Long-awaited breakthrough: laser excites atomic nuclei for precision measurement

Although we can’t see it, we live in a quantized world where the light that illuminates our days is made up of tiny bundles of energy, and the atoms that make up matter are similarly divided into discrete bands of energy.

Like coins in a slot machine, dropping the right quanta of light on an atom can cause its electrons to jump into quantum states of higher energy bands. And as they go down again, those “coins” of light can be redeemed.

Now, researchers in Austria and Germany have achieved a decades-long goal of using lasers to excite an isotope of thorium, not its electrons, but the tightly bound bundle of protons and neutrons that make up its nucleus.

With a jolt of energy corresponding precisely to the gap between the two quantum states of the nuclei, the thorium-299 nuclei were made to “jump” just as electrons, whole atoms and molecules can.

“Normally atomic nuclei cannot be manipulated with lasers. The energy of the photons is simply not enough,” explains physicist Thorsten Schumm of the Vienna University of Technology.

Moving atomic nuclei from one quantum state to another requires at least a thousand times more energy than electrons making the jump between orbital shells, Schumm continues.

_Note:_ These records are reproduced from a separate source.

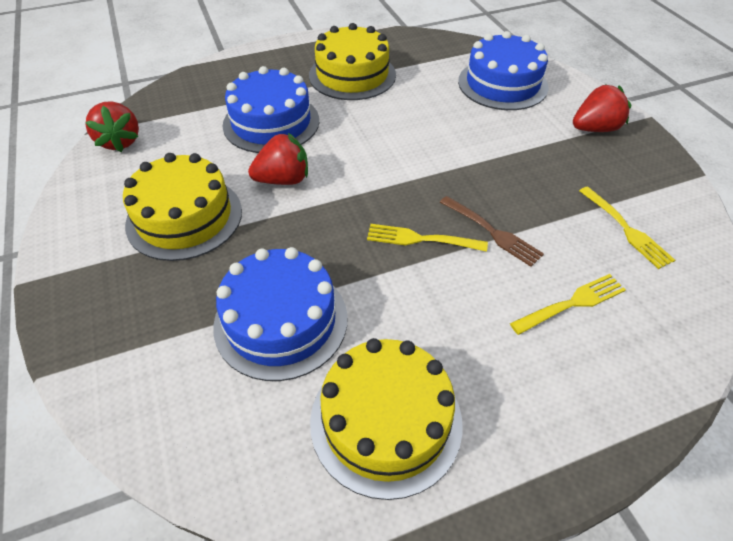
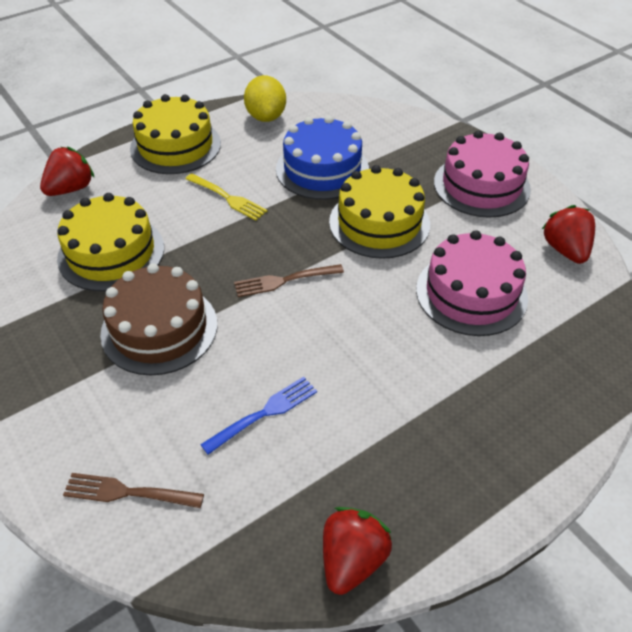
blue cake: 3 -> 1
blue fork: 0 -> 1
brown cake: 0 -> 1
brown fork: 1 -> 2
pink cake: 0 -> 2
yellow fork: 3 -> 1
yellow lemon: 0 -> 1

The researchers also needed to know precisely what that energy gap is, so they could fine-tune their lasers.

Thorium-299 was chosen as a target because its nucleus has two very close adjacent energy states that Schumm and his collaborators at Germany’s National Institute of Metrology, PTB, thought like many scientists before them they could unlock the famous “thorium transition”.

Scientists have been trying to precisely measure this energy gap since the 1970s, when decay experiments first revealed the proximity of thorium-299’s two energy states.

Over decades, different teams have steadily refined their estimates, from less than 100 electron volts to about 8. This is the amount of energy released (as radiation) when a thorium nucleus drops from an energy state to another.

But these measurements were not precise enough to detect the difference in energy (this is thorium’s transition) and therefore know the exact pulse of energy, or “coin size”, needed to switch nuclei between two states

In fact, because the thorium transition is so difficult to observe, its existence was only confirmed in 2016 and directly measured (not deduced) for the first time last year.

“You have to get the energy right to within a thousandth of an electronvolt to detect the transition,” says Schumm.

To increase their chances of finding the exact thorium transition, Schumm’s team made crystals that housed trillions of thorium atoms, rather than placing single thorium atoms in electromagnetic traps and zapping them individually, as many previous teams had done.

The crystals had to be completely transparent so that the laser only affected the embedded thorium atoms, and only a few millimeters in size to minimize any interference.

In November 2023, they finally found it: a clear signal from their experiments gave them a much improved measurement for the thorium transition of 8.355743 0.000003 electron volts.

At a fraction of the transition energies of other atomic nuclei that researchers have studied, Schumm’s team was able to use benchtop lasers, rather than high-energy X-ray light from a synchrotron, to shift the thorium-299 nuclei of a low place. ground state in a slightly higher metastable.

The long-awaited breakthrough shows that thorium-299 atoms embedded in solid crystals could be used to make a nuclear clock that would be far more stable, accurate and practical than existing atomic clocks.

“Our measurement method is just the beginning,” Schumm says of the potential applications of his work, including ultra-precise measurements of time and gravity. “We can’t yet predict what results we’ll get with this. It’s definitely going to be very exciting.”

The study was published in Physical review letters.